What we want to WWD-see for WWDC
Apple's yearly Worldwide Developer's Conference provides three key functions. First, it offers up-to-the-minute tech briefings from Apple engineers. Second, it allows developers access to labs for specific technical issues. Third, it provides an unparalleled networking experience.
It's a little bittersweet, then, that Apple's success has outgrown its ability to service the needs of its developer community through an event that attracts approximately five thousand attendees. Although the Worldwide Developer Relations office has made great strides in expanding outreach, particularly through road shows, dev forums, and quick iTunes access to WWDC videos, the actual onsite event has not been scalable. As is, it's the happiest sardined nerd convention you can find, but it can't really grow.
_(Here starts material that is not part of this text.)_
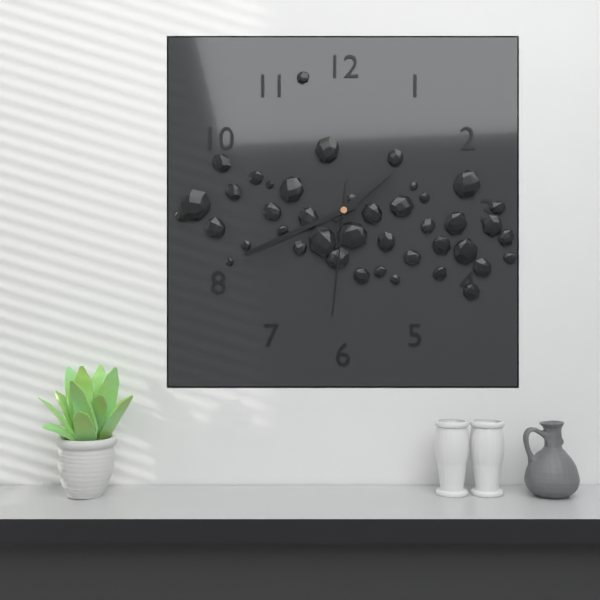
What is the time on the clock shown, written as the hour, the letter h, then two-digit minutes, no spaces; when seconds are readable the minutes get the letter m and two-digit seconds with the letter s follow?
1h41m31s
Although some will say that if WWDC means enough to you that you will find a way to attend, especially to maintain your geek street cred, the fact that last year's event sold out while people in Japan and Australia were asleep means the current model cannot serve the world wide base it's meant to.
Does TUAW see WWDC going forward this year or next? Yes, we do, at least possibly. But we think that developer relations will need to restructure how this kind of dev support and outreach happens.
Last year, we proposed separate iOS and OS X events. We are retreating on that proposal. As Mountain Lion has demonstrated, the two models of development are converging more than diverging. Technologies like GameKit, iCloud, Core Location and notifications are drawing the platforms together, not moving them apart. We believe that the operating systems are unifying more and more, to create a more modern API.
So this year, we're proposing three big changes to WWDC for Apple's consideration. Are they optimal? Possibly not. Because we're essentially proposing to kill WWDC as we know it. Here are our thoughts.
Replace WWDC with live tech briefing broadcasts under NDA. Apple has the streaming technology. Move the briefings out from Moscone and into developer offices. This frees up a lot of engineering commitments, provides a wider audience of viewers, removes the barrier of buying tickets, paying for airfare and hotel, and gets the best practices message out effectively. After the live briefings, recorded versions can be distributed through iTunes as they are now.
Increase the Road Shows and add more lab support. The road shows are pretty limited right now, but they provide the right idea -- bring technology, evangelists, and engineers out from Cupertino to better fit a less single-event-per-year model.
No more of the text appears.